I've heard the hue of her skin is a dark
That lights the world.
Can an image of clay be made
That marvelous dark with a coat of paint?
And Mother's eyes
Are the sun, the moon, the fire.
What craftsman can render such eyes?
Kali cuts down evil.
Is this the work of straw and clay?

She will scour his mind
And show Herself to Ramprasad.

Grace & Mercy, poem 53, page 61.

There's a certain, dare I say bitter, irony that Navaratri this year started on what would have been the 94th anniversary of my mother's birth and ended during the 20th anniversary of her death. It was what is called a "wrongful" death since the paramedic didn't bother to check her vital signs before attempting to chemically kick start her heart. It had already restarted and the action was just too much for her.

The paramedic left town the next day. The attitude of others was basically, she was old and fat, she'd have died anyway, get over it. Sorry, no, but to quote one of my brothers, the one who first got "the call", "Gone, but not forgotten."

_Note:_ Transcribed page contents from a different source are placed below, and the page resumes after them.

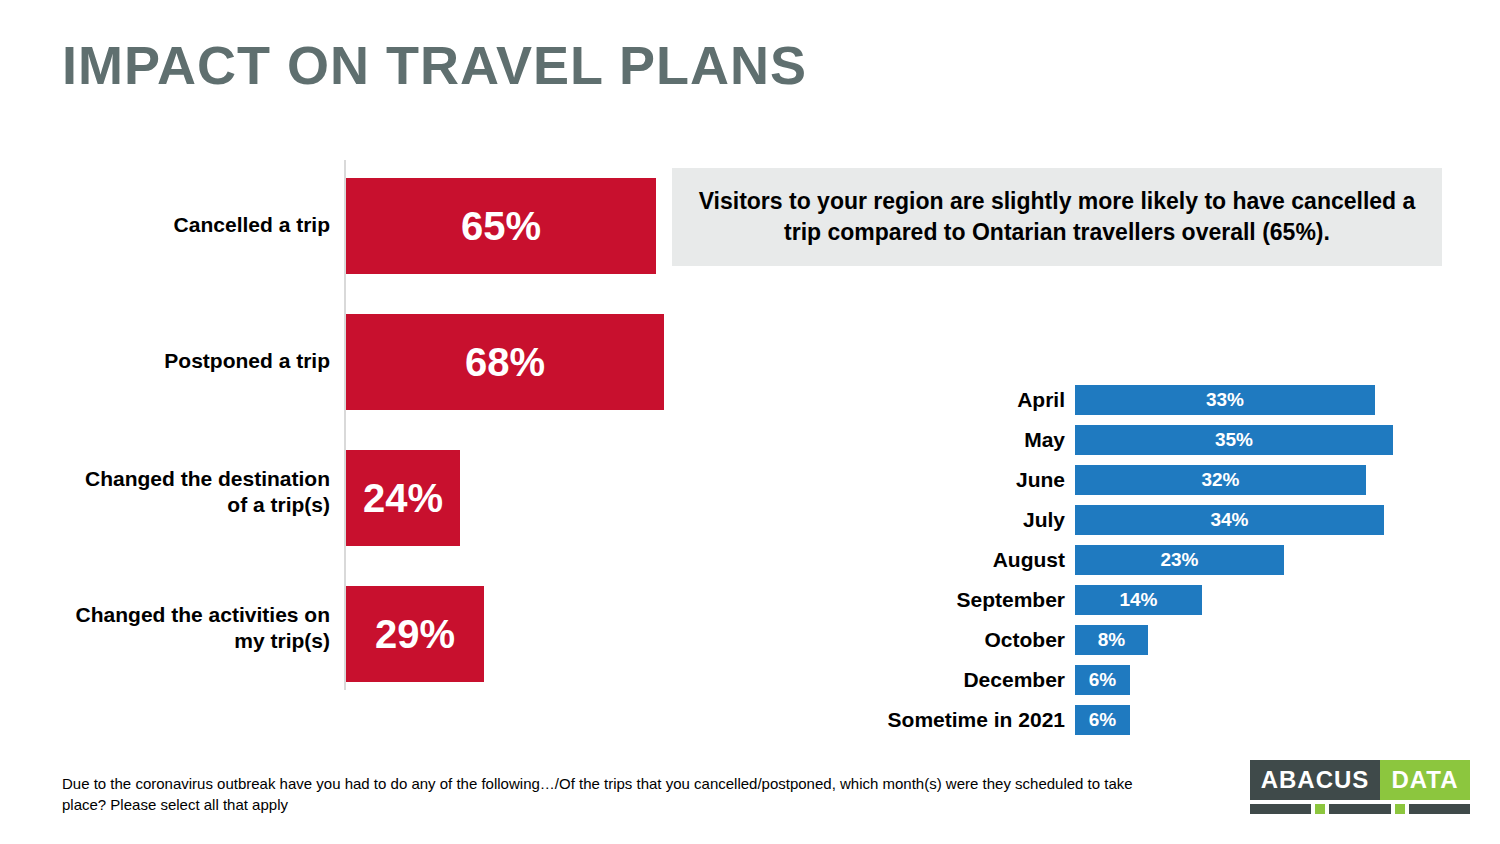IMPACT ON TRAVEL PLANS
Cancelled a trip
Postponed a trip
Changed the destination
of a trip(s)
Changed the activities on
my trip(s)
65%
68%
24%
29%
Visitors to your region are slightly more likely to have cancelled a trip compared to Ontarian travellers overall (65%).
April
33%
May
35%
June
32%
July
34%
August
23%
September
14%
October
8%
December
6%
Sometime in 2021
6%
Due to the coronavirus outbreak have you had to do any of the following…/Of the trips that you cancelled/postponed, which month(s) were they scheduled to take place? Please select all that apply
ABACUS
DATA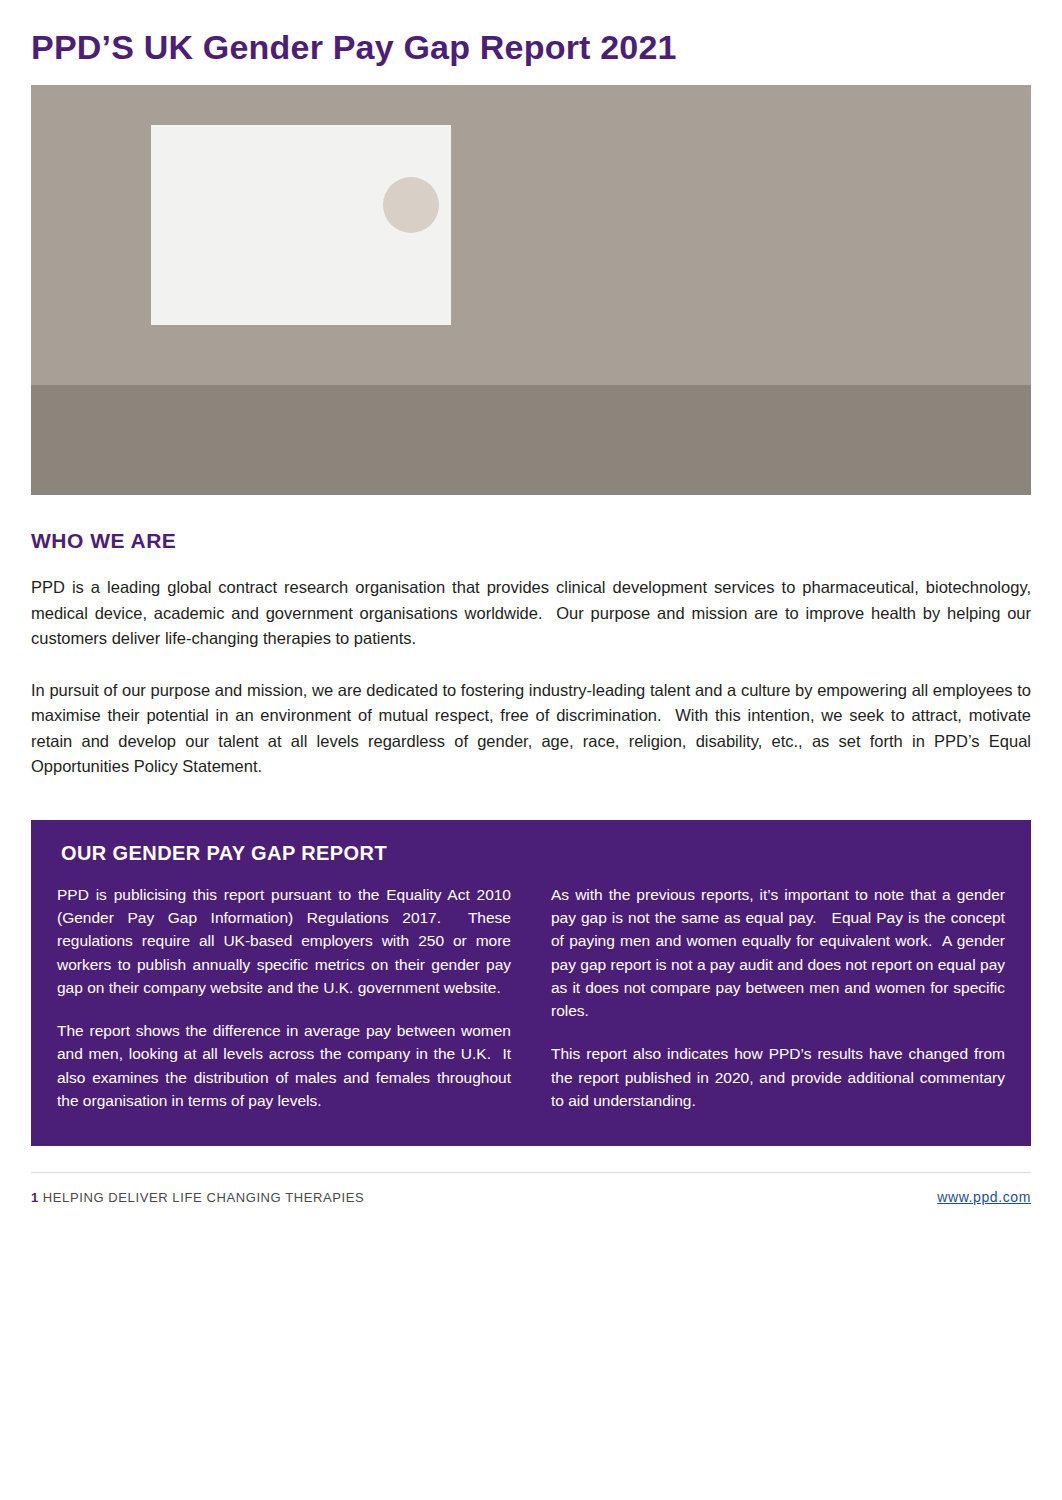PPD’S UK Gender Pay Gap Report 2021
WHO WE ARE
PPD is a leading global contract research organisation that provides clinical development services to pharmaceutical, biotechnology, medical device, academic and government organisations worldwide. Our purpose and mission are to improve health by helping our customers deliver life-changing therapies to patients.
In pursuit of our purpose and mission, we are dedicated to fostering industry-leading talent and a culture by empowering all employees to maximise their potential in an environment of mutual respect, free of discrimination. With this intention, we seek to attract, motivate retain and develop our talent at all levels regardless of gender, age, race, religion, disability, etc., as set forth in PPD’s Equal Opportunities Policy Statement.
OUR GENDER PAY GAP REPORT
PPD is publicising this report pursuant to the Equality Act 2010 (Gender Pay Gap Information) Regulations 2017. These regulations require all UK-based employers with 250 or more workers to publish annually specific metrics on their gender pay gap on their company website and the U.K. government website.
The report shows the difference in average pay between women and men, looking at all levels across the company in the U.K. It also examines the distribution of males and females throughout the organisation in terms of pay levels.
As with the previous reports, it’s important to note that a gender pay gap is not the same as equal pay. Equal Pay is the concept of paying men and women equally for equivalent work. A gender pay gap report is not a pay audit and does not report on equal pay as it does not compare pay between men and women for specific roles.
This report also indicates how PPD’s results have changed from the report published in 2020, and provide additional commentary to aid understanding.
1 HELPING DELIVER LIFE CHANGING THERAPIES
www.ppd.com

For me, the pain has faded and the hole in my heart has scabbed over mostly, but I still have zero tolerance for loud-mouthed braggarts who claim their work is "error-free" so they never check their calculations or run a spell check--and leave the clean up to others. I've worked with some of them--you know who you are.

Finally, since the Hallowed Evening is two weeks away, I'm posting this in honor of Opal Mary and CJ, our father, who joined her 19 months later. For those who believe Samhain/Halloween isn't complete without a spooky story, here's mine:

For years after I moved away from home, I'd receive quiet messages from the Beyond when I was drifting off to sleep. Usually it was a Voice whispering my first name, which I refused to use at that time. However, when I'd hear the Voice, I usually snapped awake. "Huh, what? What do you want?" And the connection vanished.

The evening of Mother's death, I was pretty much poleaxed and couldn't sleep for all the crying. The Voice called my by the name I preferred and said, "It's all right." That was just enough to let me drift into sleep.

Thanks to Whoever and help guide me from even inadvertently harming others.